■ Work to do
**A)** Summarize the excerpt on container modules in two sentences.
**B)** Answer these questions using the excerpt on container modules:
(i) What mesh size was used for the ALC panels?
(ii) How many contact pairs did the model contain?
(iii) Which standard served as the basis for the five loading scenarios?
**C)** According to the excerpt on container modules, why were the constraints at the ends of the columns assumed to be articulated?

■ Text segment

--------------------------------------------------

The mesh size of ALC panels was 0.1 m, and that of container steel component was 0.05 m. String elements were installed between side walls, end walls, roof, floor, and beam members for simulating the connections and the count of contact pairs reached to 82.
Constraints
Connections of container models are given in the mentioned technical specification (CECS 334-2013, 2013), including welded connection and high-strength bolted connection. Welded connection is seldom used for its complex construction and inconvenient disassembly. High-strength bolted connection joints the left, right, top, and bottom container modules through a gusset plate, but it is limited in constraint of rotation of container modules. Therefore, the constraints at the end of columns were assumed articulated in this article. This function in solid finite element model was realized by method of multipoint constraints (MPC).
Mechanism analysis of container module with ALC panels infilled
Referring to the method of Giriunas et al. (2012), the stiffness of container module under different external loads was analyzed in the lack of side walls or end walls, exploring the influence of ALC panels in different locations on the stiffness.
Nine container modules and five loading scenarios
According to different house types of container building, nine common models were installed, displayed in Figure 5, and based on the container international standard (ISO 1496-1:1990, 1990), five loading scenarios were considered, displayed in Figure 6.

Container models with various ALC panels infilled.

Five loading scenarios.
Load–displacement curve
The inflection point of load–displacement curve was defined as the model elastic ultimate bearing capacity, and the promotion impacts of different located ALC panels on the stiffness were also compared.

--------------------------------------------------

Recorded data
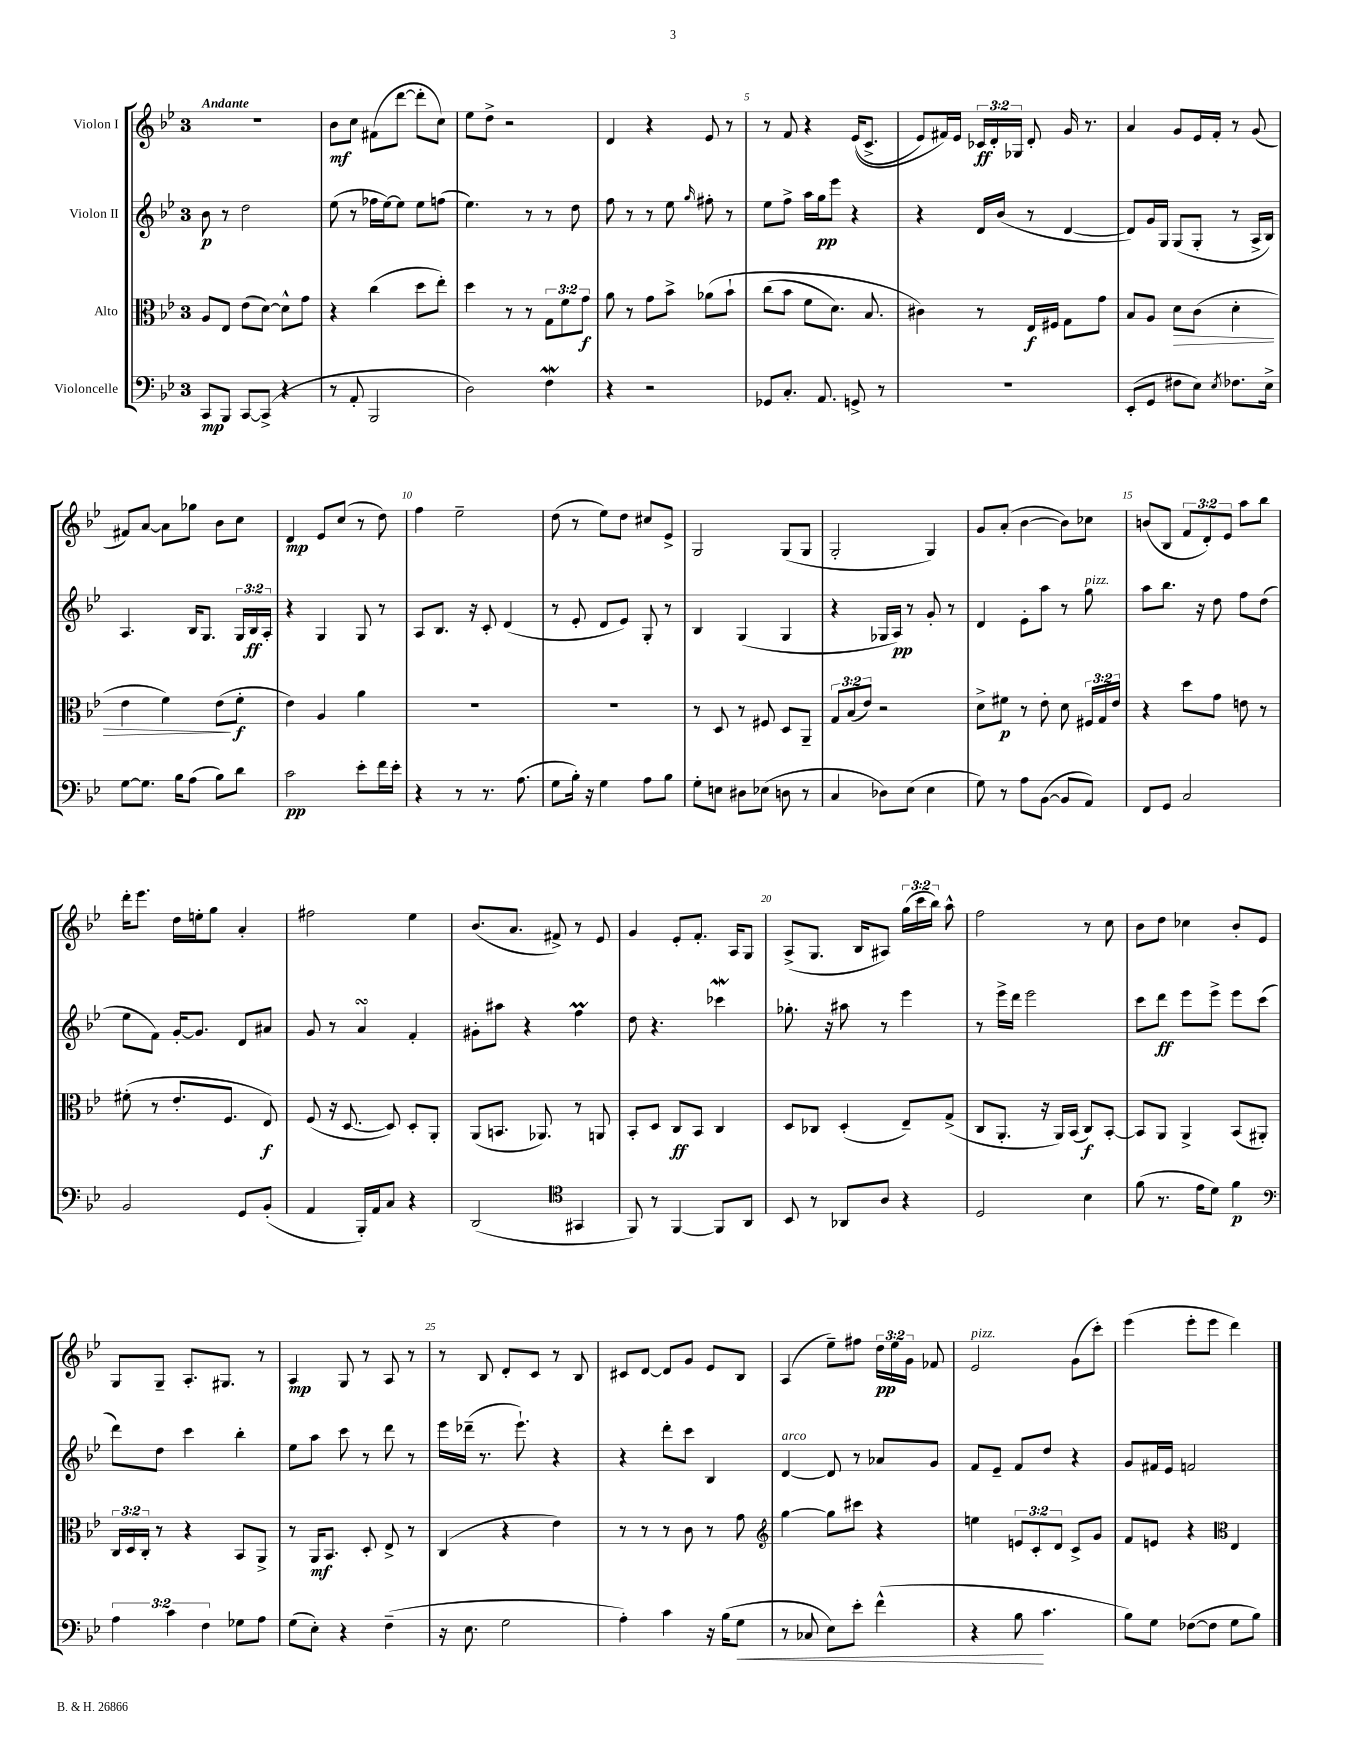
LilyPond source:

<<
\new StaffGroup <<
\new Staff = "s0" \with { instrumentName = "Violon I" } {
    \clef treble \key bes \major \once \override Staff.TimeSignature.style = #'single-digit \time 3/4 \override Staff.TupletNumber.text = #tuplet-number::calc-fraction-text \tempo "Andante"
    \autoBeamOff R2. |
    bes'8[\mf c''8] fis'8[( d'''8]~ d'''8[-. c''8]) |
    ees''8[ d''8]-> r2 |
    d'4 r4 ees'8 r8 |
    r8 f'8 r4 ees'16[(\( c'8.]-> |
    ees'8[) fis'16\) ees'16] \tuplet 3/2 { ces'16[\ff d'16-. ges16] } d'8-. g'16 r8. |
    a'4 g'8[ ees'16 f'16]-. r8 g'8( |
    fis'8[) a'8]~ a'8[ ges''8] bes'8[ c''8] |
    d'4\mp ees'8[ c''8]( r8 d''8) |
    f''4 ees''2-- |
    d''8( r8 ees''8[) d''8] cis''8[ ees'8]-> |
    g2 g8[( g8] |
    g2-. g4) |
    g'8[ a'8]-.( bes'4~ bes'8[) ces''8] |
    b'8[( bes8] \tuplet 3/2 { f'8[ d'8-.) ees'8] } a''8[ bes''8] |
    d'''16[-. ees'''8.] d''16[ e''16-. g''8] a'4-. |
    fis''2 ees''4 |
    bes'8.[( a'8.] fis'8->) r8 ees'8 |
    g'4 ees'8[-. f'8.]-. a16[ g8] |
    a8[->( g8.] bes16[ ais8]) \tuplet 3/2 { g''16[( c'''16 bes''16]) } a''8-^ |
    f''2 r8 c''8 |
    bes'8[ d''8] ces''4 bes'8[-. ees'8] |
    g8[ g8]-- a8.[-. gis8.] r8 |
    a4\mp g8 r8 a8 r8 |
    r8 bes8 d'8[-. c'8] r8 bes8 |
    cis'8[ d'8]~ d'8[ g'8] ees'8[ bes8] |
    a4( ees''8[--) fis''8] \tuplet 3/2 { d''16[\pp ees''16 g'16] } fes'8 |
    ees'2^\markup { \italic "pizz." } g'8[( c'''8]-.) |
    ees'''4( ees'''8[-. ees'''8] d'''4) \bar "|." |
}
\new Staff = "s1" \with { instrumentName = "Violon II" } {
    \clef treble \key bes \major \once \override Staff.TimeSignature.style = #'single-digit \time 3/4 \override Staff.TupletNumber.text = #tuplet-number::calc-fraction-text
    \autoBeamOff bes'8\p r8 d''2 |
    ees''8( r8 fes''16[ ees''16~) ees''8] ees''8[ f''8]( |
    ees''4.) r8 r8 d''8 |
    f''8 r8 r8 ees''8 \grace { g''16 } fis''8-. r8 |
    ees''8[ f''8]-> a''16[ g''16\pp ees'''8] r4 |
    r4 d'16[ bes'16]( r8 d'4~ |
    d'8[) g'16 g16] g8[( g8]-. r8 a16[-> bes16]) |
    a4. bes16[ g8.] \tuplet 3/2 { g16[ bes16\ff a16]-. } |
    r4 g4 g8 r8 |
    a8[ bes8.] r16 c'8-. d'4( |
    r8 ees'8-. d'8[ ees'8]) g8-. r8 |
    bes4 g4( g4 |
    r4 ges16[ a16]\pp) r8 g'8-. r8 |
    d'4 ees'8[-. a''8] r8 g''8^\markup { \italic "pizz." } |
    a''8[ bes''8.] r16 d''8 f''8[ d''8]( |
    ees''8[ f'8]) g'16[~-. g'8.] d'8[ ais'8] |
    g'8 r8 a'4\turn f'4-. |
    gis'8[-. ais''8] r4 f''4\prall |
    d''8 r4. ces'''4\mordent |
    ges''8.-. r16 ais''8 r8 ees'''4 |
    r8 ees'''16[-> d'''16] ees'''2 |
    c'''8[ d'''8]\ff ees'''8[ ees'''8]-> ees'''8[ c'''8]( |
    d'''8[) d''8] c'''4 bes''4-. |
    ees''8[ a''8] c'''8 r8 d'''8 r8 |
    ees'''16[ des'''16]--( r8. ees'''8.-!) r4 |
    r4 d'''8[-. c'''8] bes4 |
    d'4~^\markup { \italic "arco" } d'8 r8 aes'8[ g'8] |
    f'8[ ees'8]-- f'8[ d''8] r4 |
    g'8[ fis'16 ees'16] f'2 \bar "|." |
}
\new Staff = "s2" \with { instrumentName = "Alto" } {
    \clef alto \key bes \major \once \override Staff.TimeSignature.style = #'single-digit \time 3/4 \override Staff.TupletNumber.text = #tuplet-number::calc-fraction-text
    \autoBeamOff a8[ ees8] ees'8[( d'8]~) d'8[-^ g'8] |
    r4 c''4( d''8[ ees''8]-.) |
    d''4 r8 r8 \tuplet 3/2 { g8[ f'8 g'8]\f } |
    a'8 r8 g'8[ bes'8]-> aes'8[\( bes'8]-! |
    c''8[( bes'8] f'8[ d'8.]) bes8. |
    cis'4\) r8 ees16[\f fis16] g8[ g'8] |
    bes8[ a8] d'8[\> c'8]( d'4-. |
    ees'4 f'4) ees'8[\!( f'8]-.\f |
    ees'4) a4 a'4 |
    R2. |
    R2. |
    r8 d8 r8 fis8 d8[ a,8]-- |
    \tuplet 3/2 { g8[ bes8( ees'8]) } r2 |
    d'8[-> fis'8]\p r8 ees'8-. d'8 \tuplet 3/2 { fis16[ g16 ees'16] } |
    r4 d''8[ g'8] e'8 r8 |
    fis'8-.( r8 ees'8.[-. f8.] ees8\f) |
    f8( r16 d8.~ d8) d8[-. a,8]-. |
    a,8[( b,8.] aes,8.) r8 a,8 |
    bes,8[-. d8] c8[\ff bes,8] c4 |
    d8[ ces8] d4-.( ees8[--) g8]->( |
    c8[ a,8.]-. r16 a,16[) bes,16]( c8[\f) bes,8]~-. |
    bes,8[ a,8] a,4-> bes,8[( ais,8]-.) |
    \tuplet 3/2 { c16[ d16 c16]-. } r8 r4 bes,8[ a,8]-> |
    r8 a,16[\mf bes,8.] d8-. ees8-> r8 |
    c4( r4 ees'4) |
    r8 r8 r8 c'8 r8 g'8 |
    \clef treble g''4~ g''8[ cis'''8] r4 |
    e''4 \tuplet 3/2 { e'8[ c'8-. d'8] } c'8[-> g'8] |
    f'8[ e'8] r4 \clef alto ees4 \bar "|." |
}
\new Staff = "s3" \with { instrumentName = "Violoncelle" } {
    \clef bass \key bes \major \once \override Staff.TimeSignature.style = #'single-digit \time 3/4 \override Staff.TupletNumber.text = #tuplet-number::calc-fraction-text
    \autoBeamOff c,8[\mp bes,,8] c,8[~ c,8]->( r4 |
    r8 a,8-. bes,,2 |
    d2) f4\mordent |
    r4 r2 |
    ges,8[ c8.]-. a,8. g,8-> r8 |
    R2. |
    ees,8[-.( g,8] fis8[ ees8]) \acciaccatura { ees8 } fes8.[ ees16]-> |
    g8[~ g8.] bes16[ a8]( bes8[) d'8] |
    c'2\pp ees'8[-. f'16 ees'16]-. |
    r4 r8 r8. a8.( |
    g8[ bes16]-.) r16 g4 a8[ bes8] |
    g8[-. e8] dis8[ ees8]( d8 r8 |
    c4 des8[) ees8]( ees4 |
    g8) r8 a8[ bes,8]~( bes,8[ a,8]) |
    f,8[ g,8] c2 |
    bes,2 g,8[ bes,8]-.( |
    a,4 bes,,16[-.) a,16 c8] r4 |
    d,2( \clef tenor gis,4 |
    f,8) r8 f,4~ f,8[ a,8] |
    bes,8 r8 aes,8[ a8] r4 |
    d2 bes4 |
    f'8( r8. ees'16[ d'8]) f'4\p |
    \clef bass \tuplet 3/2 { a4 c'4 f4 } ges8[ a8] |
    g8[( ees8]-.) r4 f4--( |
    r16 ees8. g2 |
    a4-.) c'4 r16 bes16[( g8]\< |
    r8 ces8 ees8[) ees'8]-. f'4-^( |
    r4 bes8\! c'4. |
    bes8[) g8] fes8[~( fes8] g8[ bes8]) \bar "|." |
}
>>
>>
\layout { \context { \Score \override BarNumber.break-visibility = ##(#f #t #t) barNumberVisibility = #(every-nth-bar-number-visible 5) } }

--------------------------------------------------

■ Task solutions
**A)** The excerpt describes a solid finite element model of container modules infilled with ALC panels, in which the column ends were assumed articulated and modeled with multipoint constraints because bolted gusset-plate connections only weakly restrain module rotation. It then analyzes module stiffness in the absence of side or end walls for nine common models under five loading scenarios based on ISO 1496-1:1990, defining the inflection point of the load–displacement curve as the elastic ultimate bearing capacity.

**B)**
(i) 0.1 m
(ii) 82
(iii) The container international standard ISO 1496-1:1990

**C)** Welded connections are seldom used because they are complex to build and inconvenient to disassemble. The high-strength bolted connection, which joins modules through a gusset plate, offers only limited restraint against rotation of the container modules. The column-end constraints were therefore treated as articulated and implemented with multipoint constraints (MPC).